Let the four angles of the given quadrilateral be $3x$, $4x$, $5x$ and $6x$ respectively.
Now, from the angle sum property of a quadrilateral we know that the sum of the measures of the four interior angles of a quadrilateral is always ${360^ \circ }$.
Using this, we can write
$\Rightarrow 3x + 4x + 5x + 6x = {360^ \circ }$
Adding the like terms in the above equation, we get
$\Rightarrow 18x = {360^ \circ }$
Dividing both the sides of the equation by $18$, we get
$\Rightarrow \dfrac{{18x}}{{18}} = \dfrac{{{{360}^ \circ }}}{{18}}$
Cancelling the common terms from the numerator and the denominator, we get
$\Rightarrow x = {20^ \circ }$
Finally, we will substitute the value of $x$ to find the measures of all the angles of the quadrilateral.
On doing this, we get the four angles of the given quadrilateral as $\left( {3 \times {{20}^ \circ }} \right)$, $\left( {4 \times {{20}^ \circ }} \right)$, $\left( {5 \times {{20}^ \circ }} \right)$ and $\left( {6 \times {{20}^ \circ }} \right)$ i.e., ${60^ \circ }$, ${80^ \circ }$, ${100^ \circ }$ and ${120^ \circ }$ respectively.
Therefore, the angles of the quadrilateral are ${60^ \circ }$, ${80^ \circ }$, ${100^ \circ }$ and ${120^ \circ }$.

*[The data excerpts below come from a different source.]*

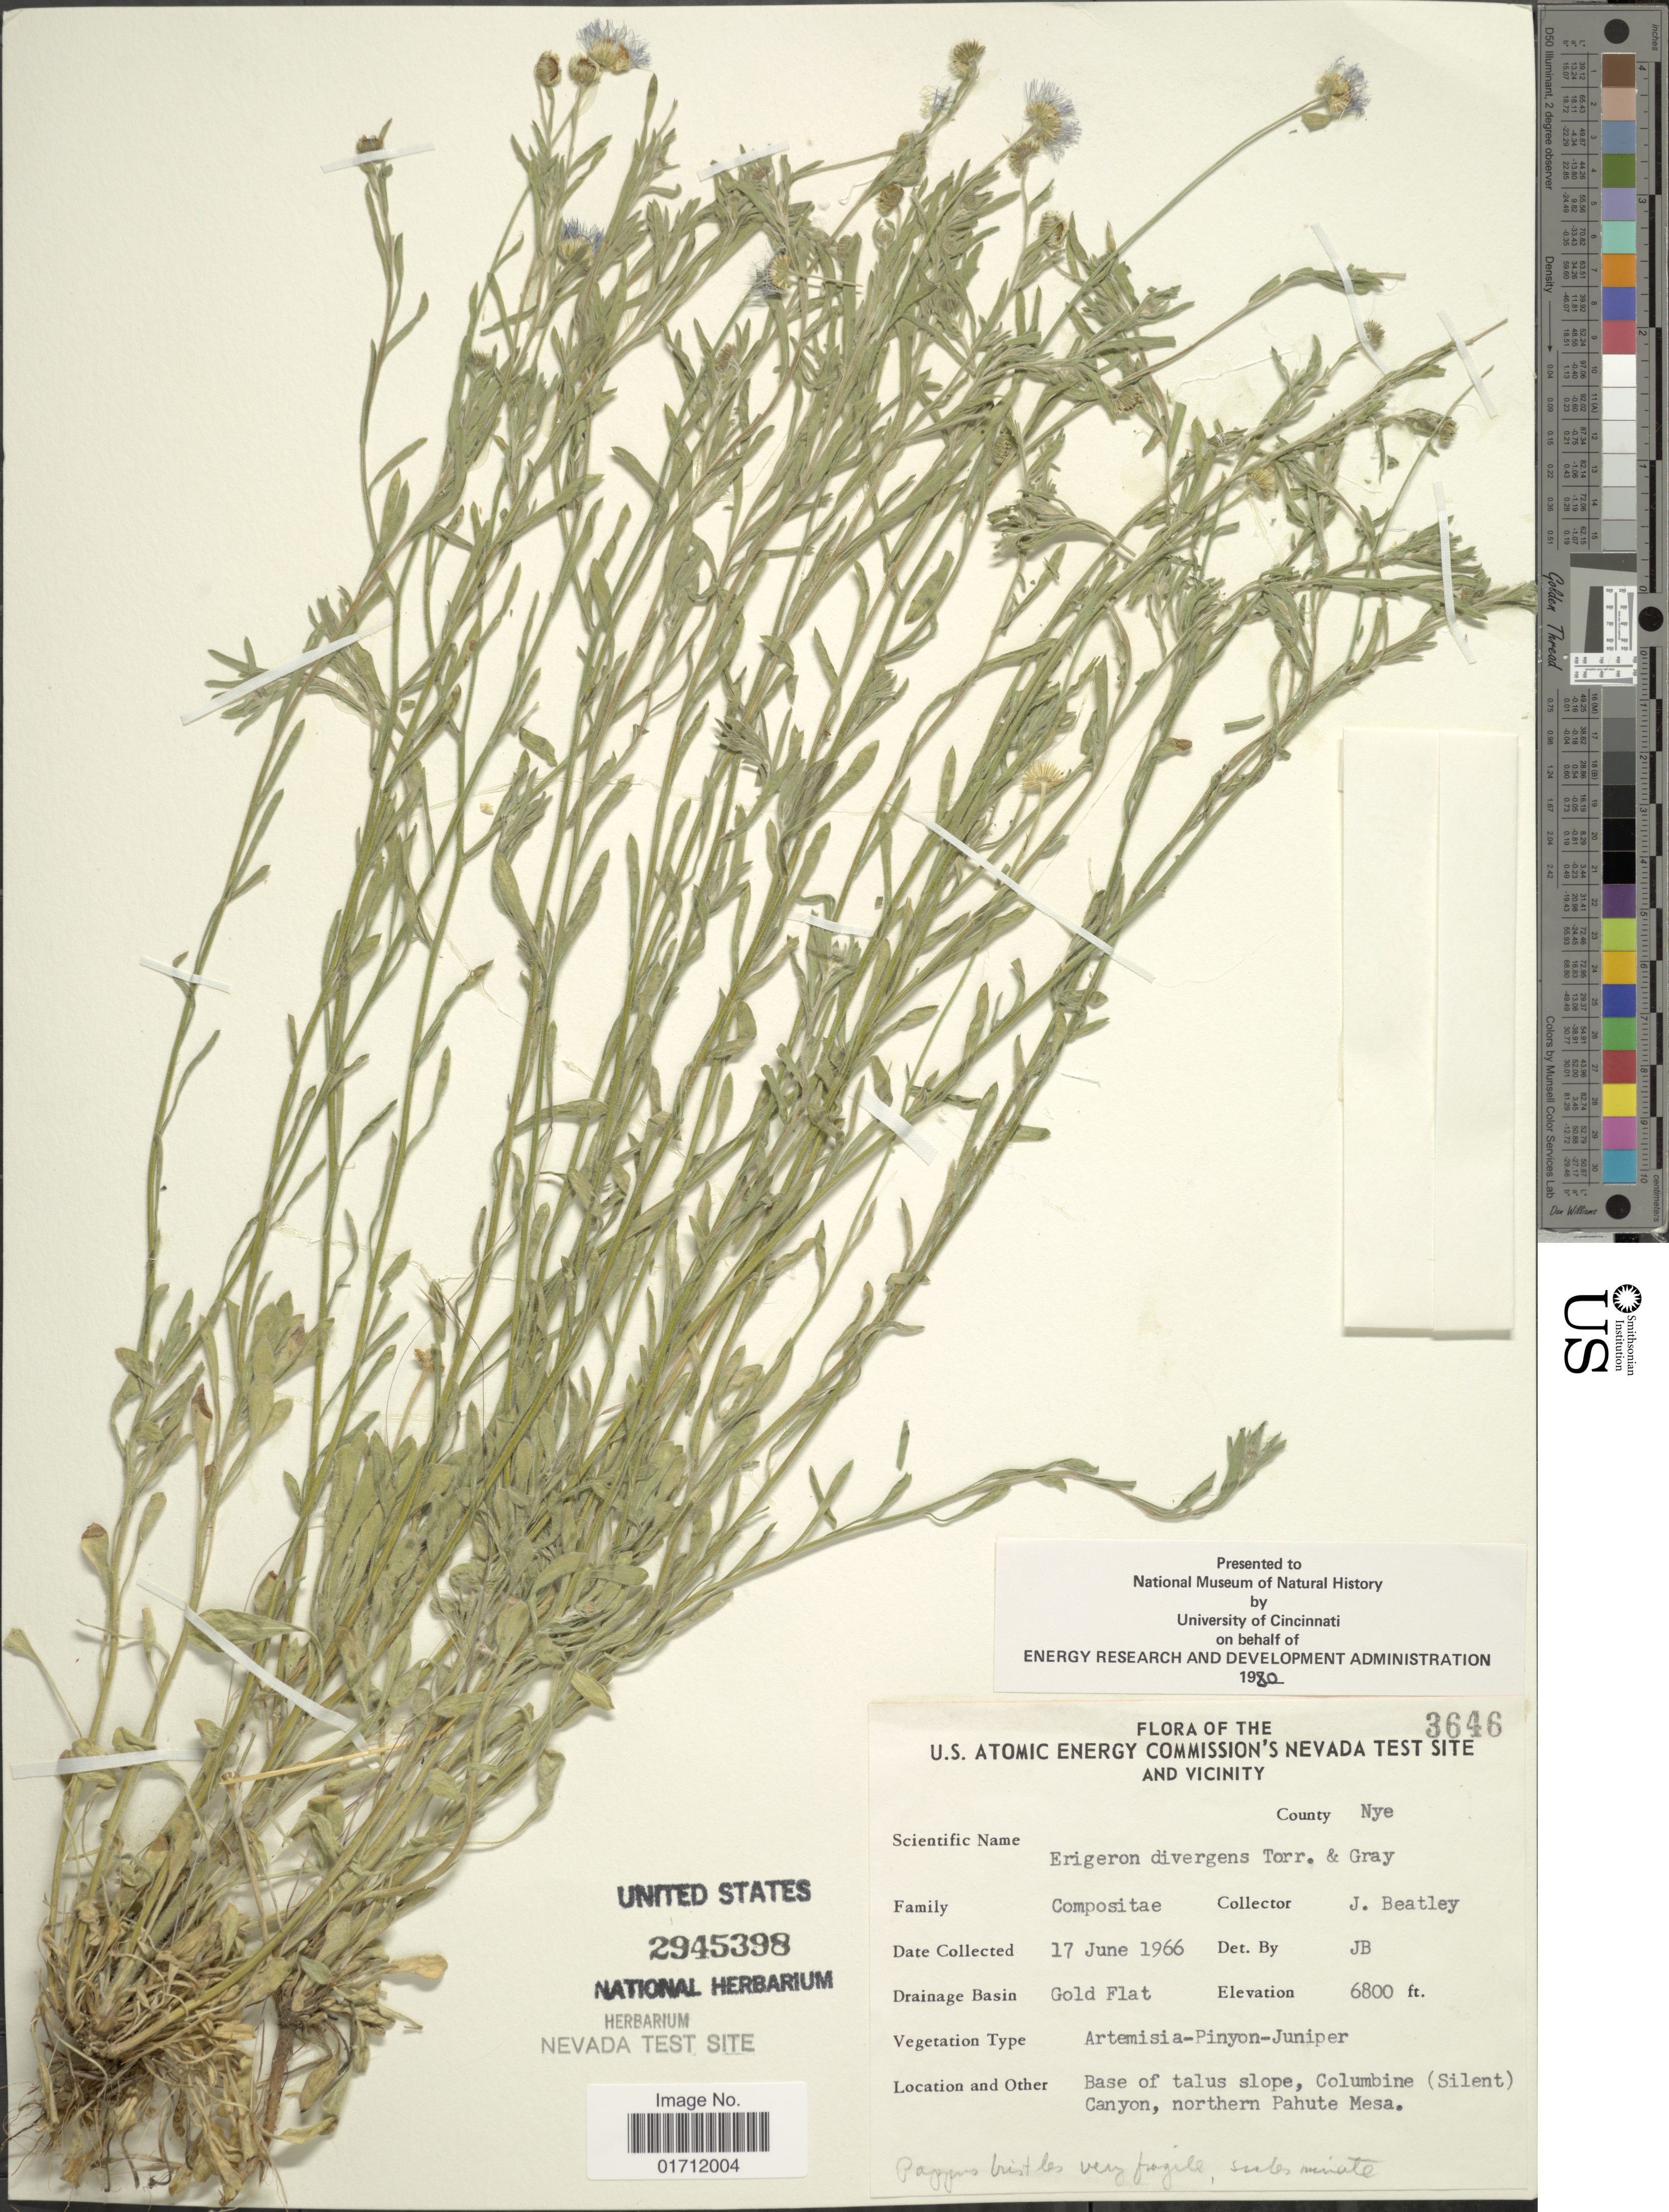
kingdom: Plantae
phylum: Tracheophyta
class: Magnoliopsida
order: Asterales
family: Asteraceae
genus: Erigeron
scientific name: Erigeron divergens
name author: Torr. & A. Gray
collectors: J. C. Beatley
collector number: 3646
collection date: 1966-06-17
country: United States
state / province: Nevada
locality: The U.S. Atomic Energy Commission's Nevada Test Site and Vicinity, County: Nye, Drainage Basin: Gold Flat, Columbine (Silent) Canyon, northern Pahute Mesa.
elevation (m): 2073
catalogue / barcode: US 2945398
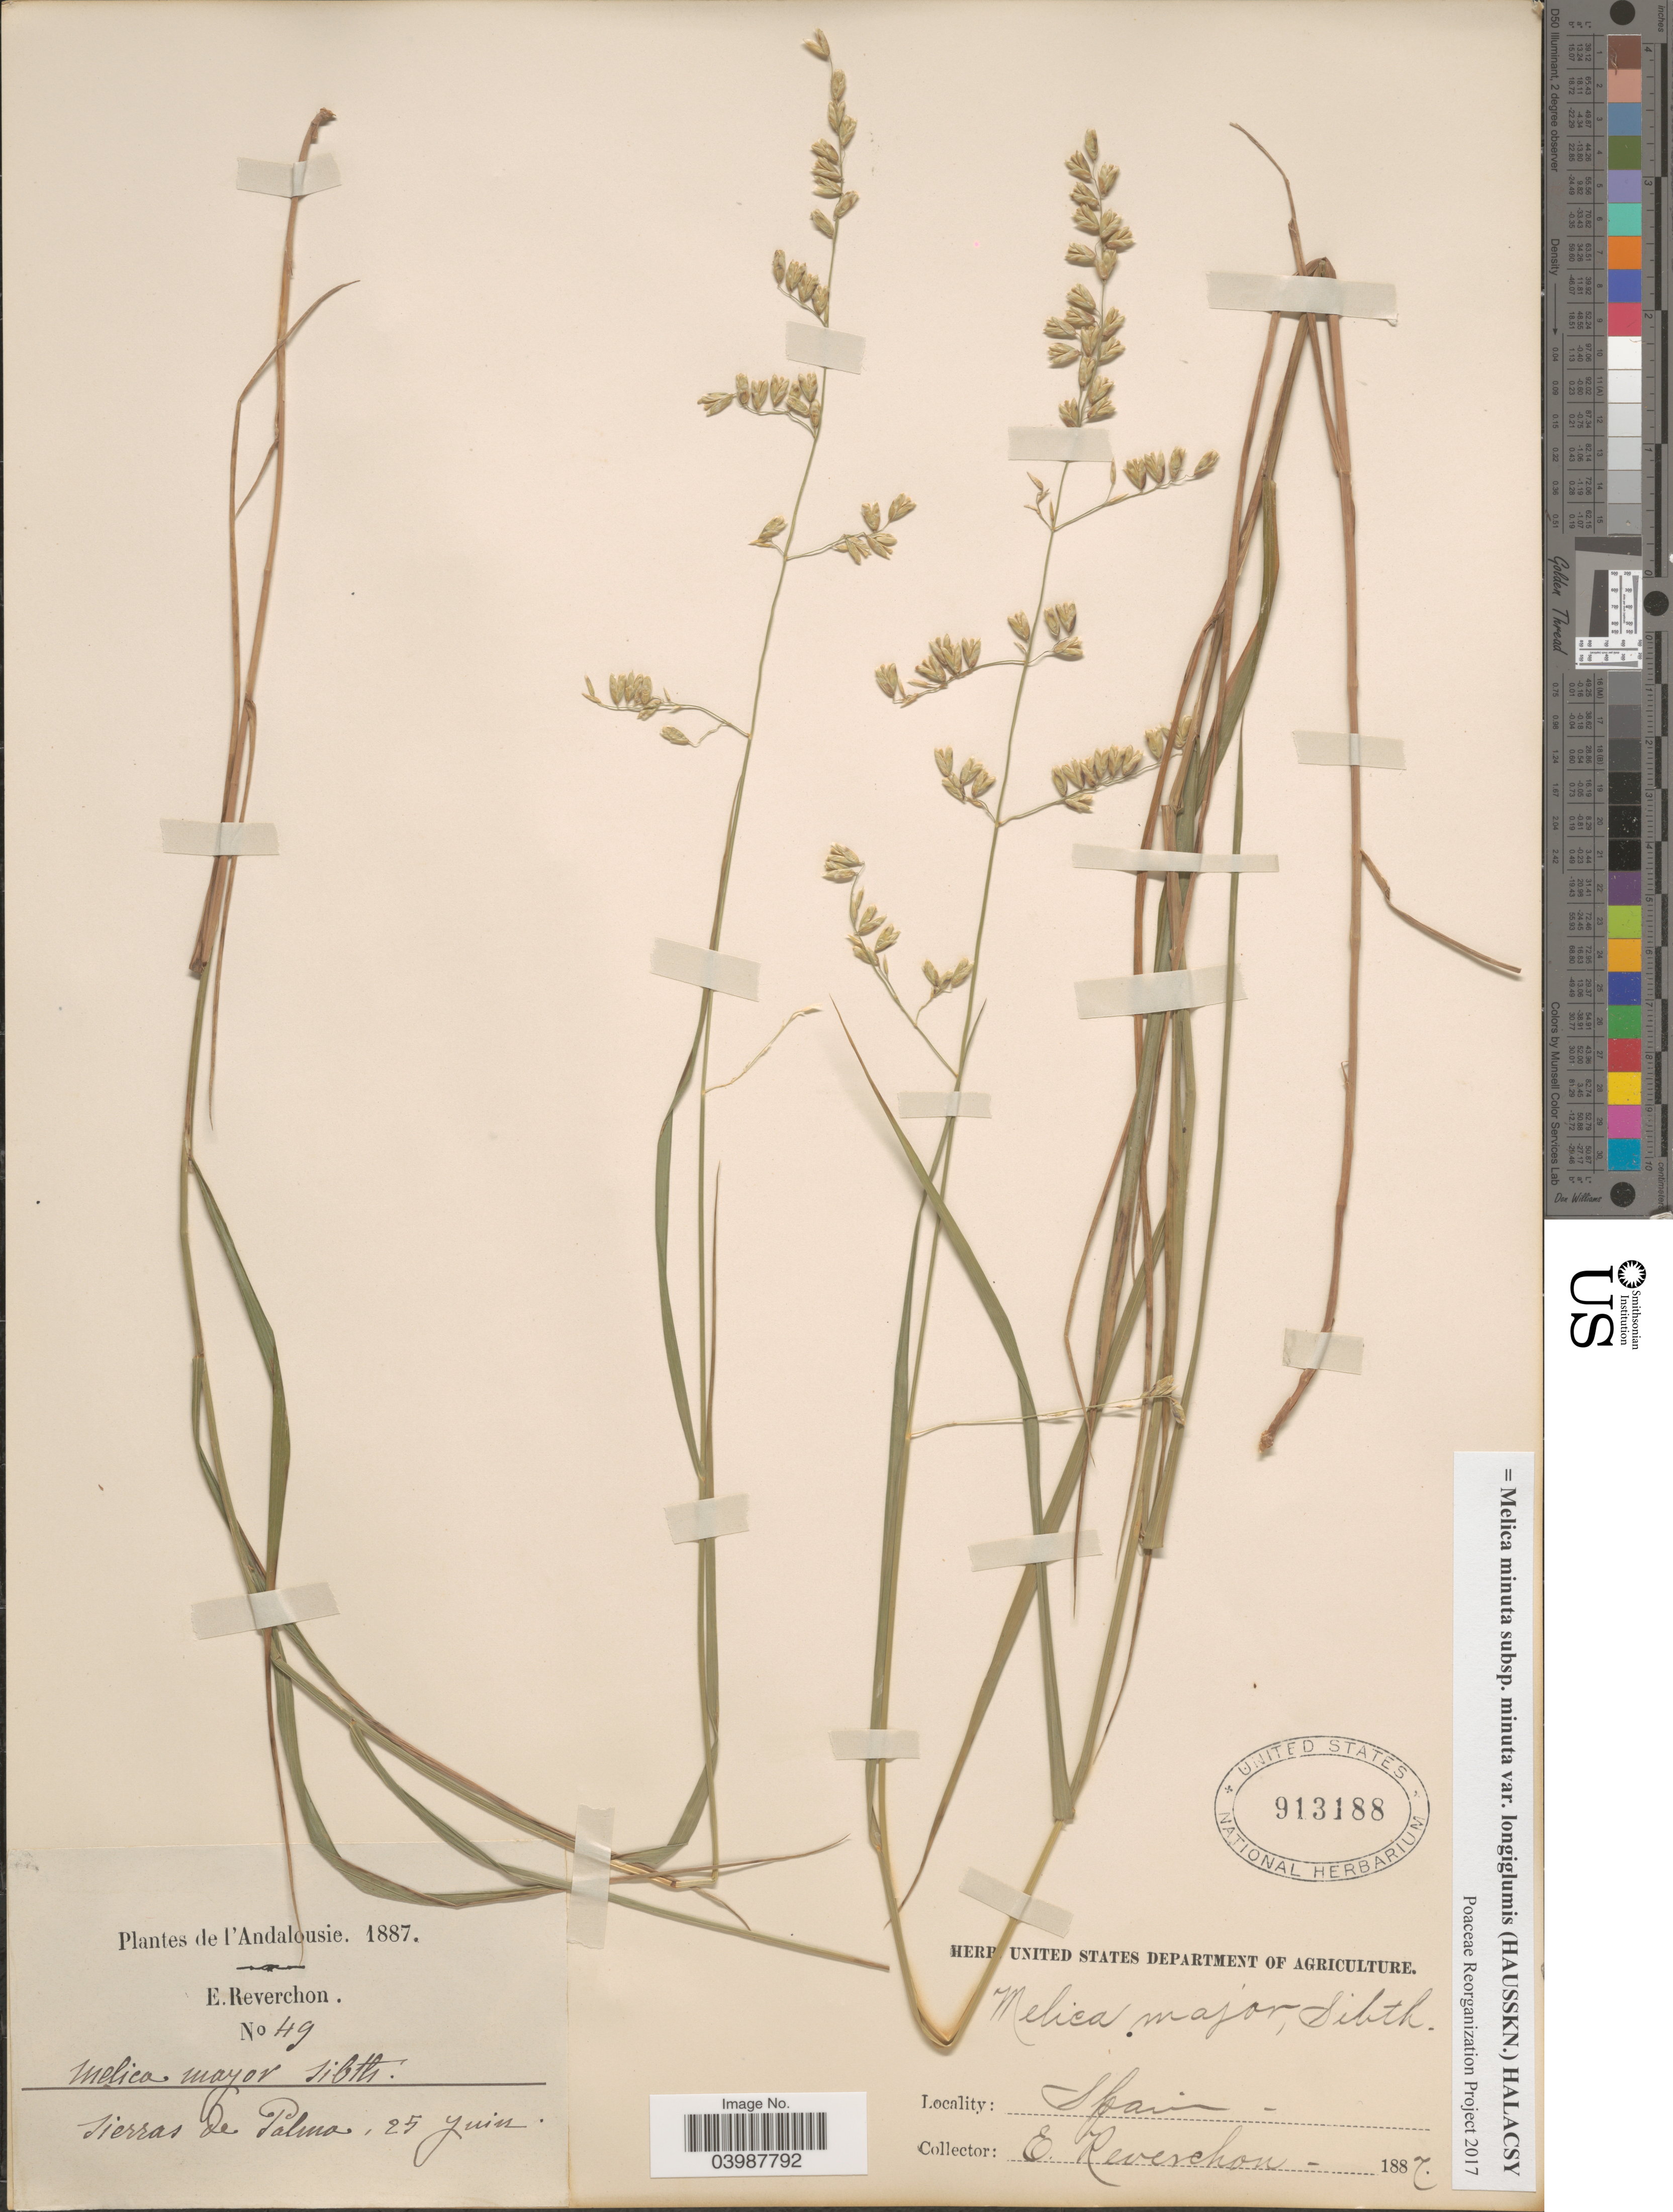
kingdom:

Note: Here, the question is of a quadrilateral. Like the sum of the measure of the angles of a quadrilateral is always ${360^ \circ }$. Similarly, the sum of the measure of the angles of a triangle having three sides is always ${180^ \circ }$, the sum of the measure of the angles of a pentagon having five sides is always ${540^ \circ }$ and the sum of the measure of the angles of a hexagon having six sides is always ${720^ \circ }$.